Die denkmalgeschützte Gesamtanlage von Rauischholzhausen lässt sich in zwei Bereiche untergliedern. Der eine umfasst den historischen Ort, der sich im wesentlichen als bäuerliches Dorf aus Fachwerkhäusern darstellt. Die Bebauung hat sich hier seit dem 18. Jh. wenig homogen eher in einzelnen Gruppen entlang der Straßenverläufe angesiedelt. Im Norden markiert bis zur Mitte des 19.Jhs. die Alte Schulstraße in stark bogenförmigem Verlauf den Ortseingang. Östlich der Straße schließt sich eine Bebauung aus Hakenhöfen und kleinformatigen Tagelöhnerhäusern an, deren Entstehung bis ins frühe 18. Jh. zurückreicht. Westlich breitet sich mit erheblicher Ausdehnung und Größe des Gebäudebestandes der ehemalige Gutshof der Rau von Holzhausen aus. Diese Adelsfamilie hatte das Dorf als vom Erzbischof in Mainz empfangenes Lehen seit 1330 inne. Mittelpunkt des Hofes, der sich zum Dorf hin durch stattliche Wirtschaftsgebäude abgrenzt, ist das spätmittelalterliche Herrenhaus. 1492 errichtet ist es der früheste Bau im Dorf und gehört zu den ältesten Gebäuden außerhalb der befestigten Städte in dieser Gegend.

Unterhalb der Alten Poststraße, die den Rau''schen Hof nach Südwesten begrenzt, hat sich ab dem 17. Jh. längs der parallel verlaufenden Straßen Obere und Untere Höhle ein weiteres Bebauungsgebiet angegliedert; es wird nach Osten durch den Rülfbach begrenzt. Ab dem letzten Drittel des 19. Jhs. vollzieht sich eine Ortserweiterung entlang der Roßdörfer Straße, in der das ehemals als Kindergarten genutzte Haus Nr. 8 wegen seiner expressiven Fachwerkformen besondere Erwähnung verdient.

Am östlichen Rand des alten Ortskernes im Bereich der Lerchengasse existieren noch Reste der aus dem späten 17. Jh. stammenden Bebauung, hinzuweisen ist hier auf die durch Umbauten allerdings stark veränderten Gebäude Lerchengasse 4 und 7.

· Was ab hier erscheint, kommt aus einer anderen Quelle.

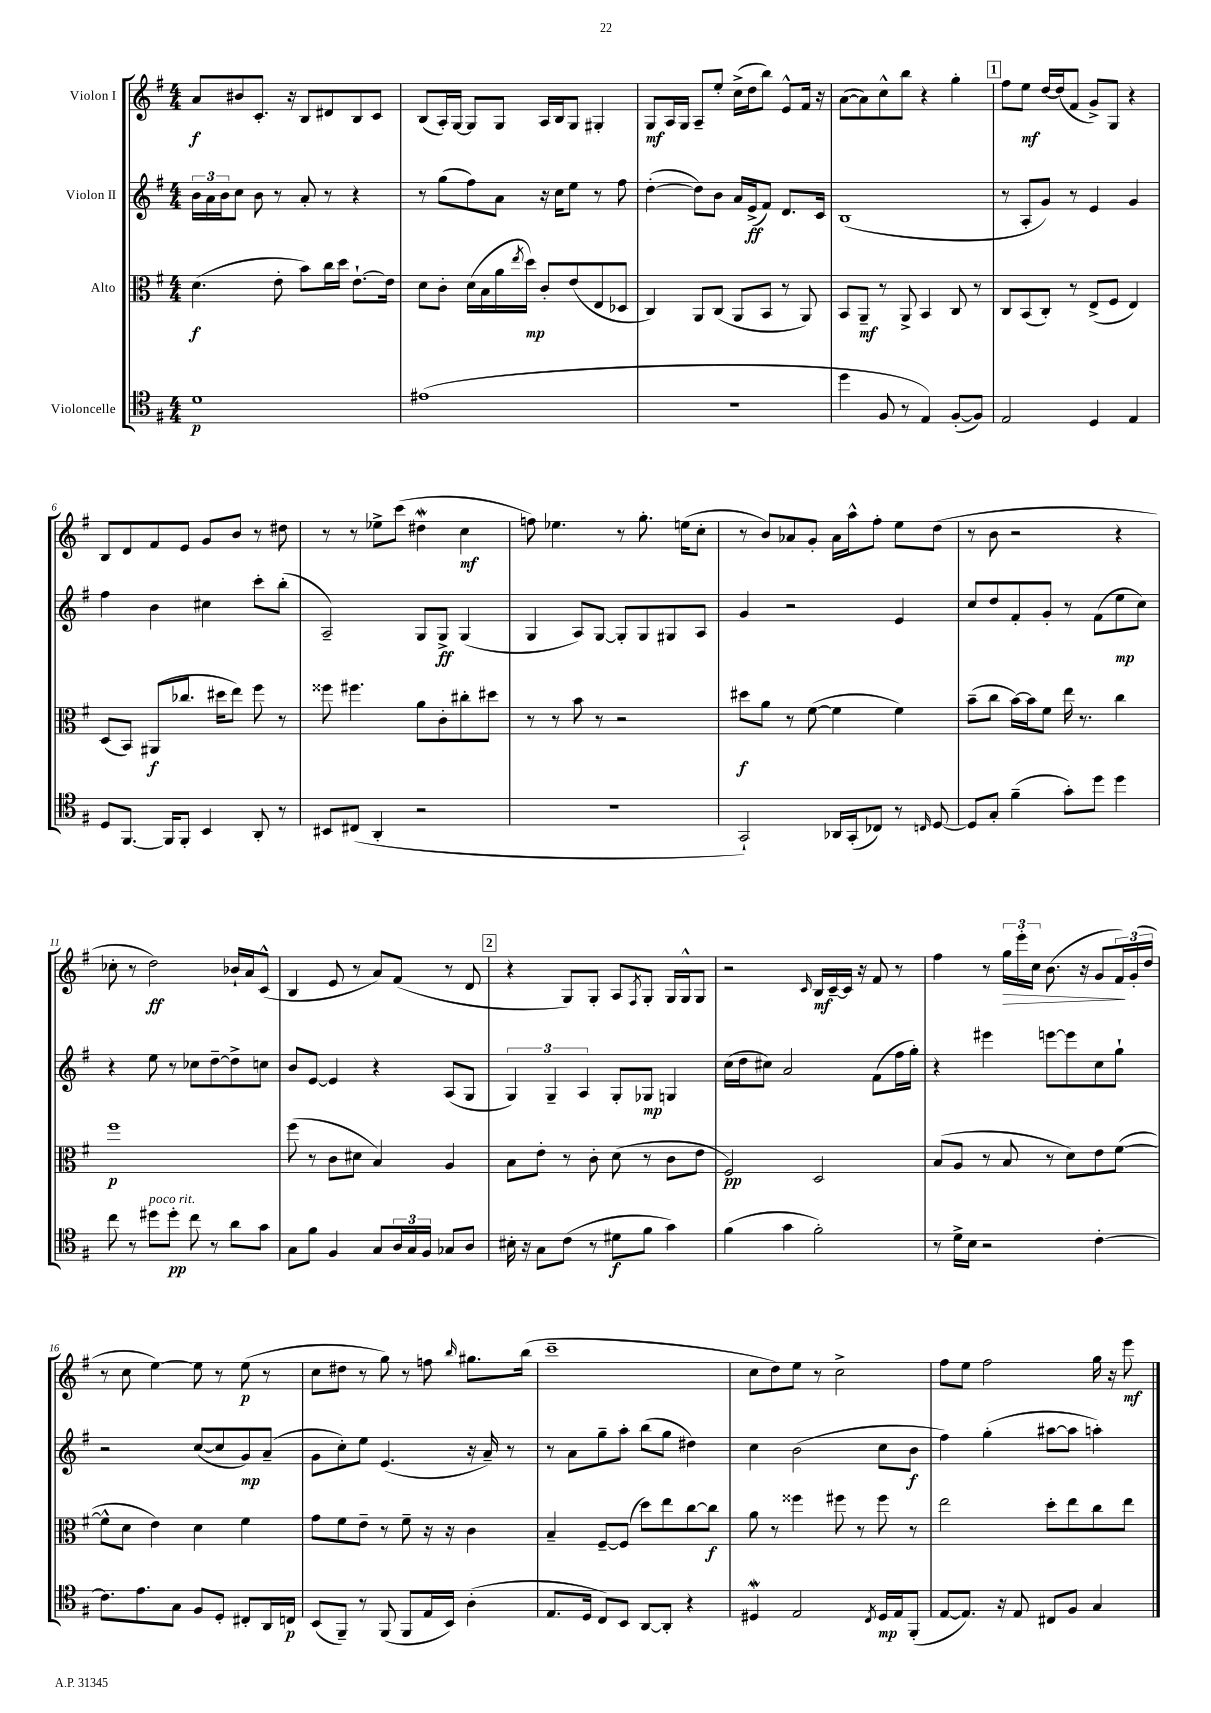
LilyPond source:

<<
\new StaffGroup <<
\new Staff = "s0" \with { instrumentName = "Violon I" } {
    \clef treble \key g \major \numericTimeSignature \time 4/4
    a'8\f bis'8 c'8.-. r16 b8 dis'8 b8 c'8 |
    b8( a16-.) g16~ g8 g8 a16 b16 g8 gis4-. |
    g8\mf a16 g16 a8-- e''8-. c''16->( d''16 b''8) e'8-^ fis'16 r16 |
    a'8~( a'8) c''8-^ b''8 r4 g''4-. |
    \mark \markup { \box "1" } fis''8 e''8\mf d''16~ d''16( fis'8 g'8->) g8 r4 |
    b8 d'8 fis'8 e'8 g'8 b'8 r8 dis''8 |
    r8 r8 ees''8-> c'''8( dis''4\mordent c''4\mf |
    f''8) ees''4. r8 g''8.-. e''16( c''8-. |
    r8 b'8) aes'8 g'8-. aes'16 a''16-^ fis''8-. e''8 d''8( |
    r8 b'8 r2 r4 |
    ces''8-. r8 d''2\ff) bes'16-! a'16 c'8-^( |
    b4 e'8 r8 a'8) fis'8( r8 d'8 |
    \mark \markup { \box "2" } r4 g8) g8-. a8 \acciaccatura { fis8 } g8-. g16 g16-^ g8 |
    r2 \grace { c'16 } b16\mf c'16~-- c'16 r16 fis'8 r8 |
    fis''4 r8 \tuplet 3/2 { g''16\> e'''16-. c''16 } b'8.( r16 g'8 \tuplet 3/2 { fis'16\!) g'16-.( d''16 } |
    r8 c''8 e''4~) e''8 r8 e''8\p( r8 |
    c''8 dis''8 r8 g''8) r8 f''8 \grace { b''16 } gis''8. b''16( |
    c'''1-- |
    c''8 d''8) e''8 r8 c''2-> |
    fis''8 e''8 fis''2 g''16 r16 e'''8\mf \bar "|." |
}
\new Staff = "s1" \with { instrumentName = "Violon II" } {
    \clef treble \key g \major \numericTimeSignature \time 4/4
    \tuplet 3/2 { b'16 a'16 b'16 } c''8 b'8 r8 a'8-. r8 r4 |
    r8 g''8( fis''8) a'8 r16 c''16 e''8 r8 fis''8 |
    d''4~-.( d''8) b'8 a'16 e'16->\ff( fis'8) d'8. c'16 |
    b1( |
    \mark \markup { \box "1" } r8 a8-. g'8) r8 e'4 g'4 |
    fis''4 b'4 cis''4 c'''8-. b''8-.( |
    a2--) g8 g8->\ff g4( |
    g4 a8) g8~ g8-. g8 gis8 a8 |
    g'4 r2 e'4 |
    c''8 d''8 fis'8-. g'8-. r8 fis'8( e''8\mp c''8) |
    r4 e''8 r8 ces''8 d''8~-- d''8-> c''8 |
    b'8 e'8~ e'4 r4 a8( g8 |
    \mark \markup { \box "2" } \tuplet 3/2 { g4) g4-- a4 } g8-. ges8\mp g4 |
    c''16( d''16 cis''8) a'2 fis'8( fis''16 g''16-.) |
    r4 eis'''4 e'''8~ e'''8 c''8 g''8-! |
    r2 c''8~( c''8 g'8\mp) a'8--( |
    g'8 c''8-.) e''8 e'4.( r16 a'16--) r8 |
    r8 a'8 g''8-- a''8-. b''8( g''8 dis''4) |
    c''4 b'2( c''8 b'8\f |
    fis''4) g''4-.( ais''8~ ais''8 a''4-.) \bar "|." |
}
\new Staff = "s2" \with { instrumentName = "Alto" } {
    \clef alto \key g \major \numericTimeSignature \time 4/4
    d'4.\f( e'8-. b'8) c''16 d''16 e'8.~-! e'16 |
    d'8 c'8-. d'16( b16 a'16 \acciaccatura { e''8 } d''16\mp) c'8-. e'8( e8 des8 |
    c4) a,8 c8( a,8 b,8 r8 a,8) |
    b,8 a,8--\mf r8 a,8-> b,4 c8 r8 |
    \mark \markup { \box "1" } c8 b,8( c8-.) r8 e8->( fis8 e4) |
    d8( b,8) ais,8\f( ces''8. dis''16 e''8) fis''8 r8 |
    fisis''8 fis''4. a'8 c'8-. cis''8-. dis''8 |
    r8 r8 b'8 r8 r2 |
    dis''8\f a'8 r8 fis'8~( fis'4 fis'4) |
    b'8--( c''8 b'16~) b'16 fis'8 e''16 r8. c''4 |
    fis''1\p |
    fis''8( r8 c'8 dis'8 b4) a4 |
    \mark \markup { \box "2" } b8 e'8-. r8 c'8-. d'8( r8 c'8 e'8 |
    fis2\pp) d2 |
    b8( a8 r8 b8 r8 d'8) e'8 fis'8~( |
    fis'8-^ d'8 e'4) d'4 fis'4 |
    g'8 fis'8 e'8-- r8 fis'8-- r16 r16 c'4 |
    b4-- fis8~-- fis8( d''8) e''8 c''8~ c''8\f |
    a'8 r8 fisis''4 fis''8 r8 fis''8 r8 |
    e''2 d''8-. e''8 c''8 e''8 \bar "|." |
}
\new Staff = "s3" \with { instrumentName = "Violoncelle" } {
    \clef tenor \key g \major \numericTimeSignature \time 4/4
    d'1\p |
    eis'1( |
    r1 |
    d''4 fis8 r8 e4) fis8~-.( fis8) |
    \mark \markup { \box "1" } e2 d4 e4 |
    d8 fis,8.~ fis,16 fis,8-. b,4 a,8-. r8 |
    bis,8 cis8( a,4-. r2 |
    R1 |
    g,2-!) aes,16 g,16-.( ces8) r8 \grace { c16 } d8~ |
    d8 g8-. fis'4--( g'8-.) d''8 d''4 |
    c''8 r8 dis''8^\markup { \italic "poco rit." } dis''8-.\pp c''8 r8 a'8 g'8 |
    g8 fis'8 fis4 g8 \tuplet 3/2 { a16 g16 fis16 } ges8 a8 |
    \mark \markup { \box "2" } bis16-. r16 g8 c'8( r8 dis'8\f fis'8 g'4) |
    fis'4( g'4 fis'2-.) |
    r8 d'16-> b16 r2 c'4~-. |
    c'8. e'8. g8 fis8 d8-. cis8-. a,16 c16\p |
    b,8( fis,8--) r8 fis,8( fis,8 e16 b,16) a4-.( |
    e8. d16 c8) b,8 a,8~ a,8-. r4 |
    dis4\mordent e2 \acciaccatura { c8 } dis16\mp e16 fis,8-.( |
    e8~ e8.) r16 e8 cis8 fis8 g4 \bar "|." |
}
>>
>>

Im Südosten des Dorfgrundrisses an der Verschwenkung der Potsdamer Straße reihen sich die Grundstücke von vier ehemaligen Mühlenanlagen auf: Truschmühle, Ottomühle, Stammsmühle und die Mühle im Schlosspark. Sie werden nacheinander aus dem Mühlteich nördlich der Truschmühle gespeist, der seinerseits aus einem etwas südlicher gelegenen Teich das Wasser bezieht. Dieser ist an den sich durch den Schlosspark ziehenden Mühlgraben angeschlossen, der bereits im Bereich des Erdfeldswaldes vom Rülfsbach abzweigt.

Am Zimmerplatz 1 ist ein Behang aus handgestrichenen Biberschwanzziegeln an der Giebelseite des Wirtschaftsgebäudes erhalten geblieben. Aus der Bauzeit überliefert sind die Kratzputzgefache an der Scheune Alte Poststraße 1 mit Datierung 1902 und am Wohnhaus Potsdamer Straße 20. Auch die handwerklich gut ausgeführte Schieferverkleidung Potsdamer Straße 21 verdient Erwähnung.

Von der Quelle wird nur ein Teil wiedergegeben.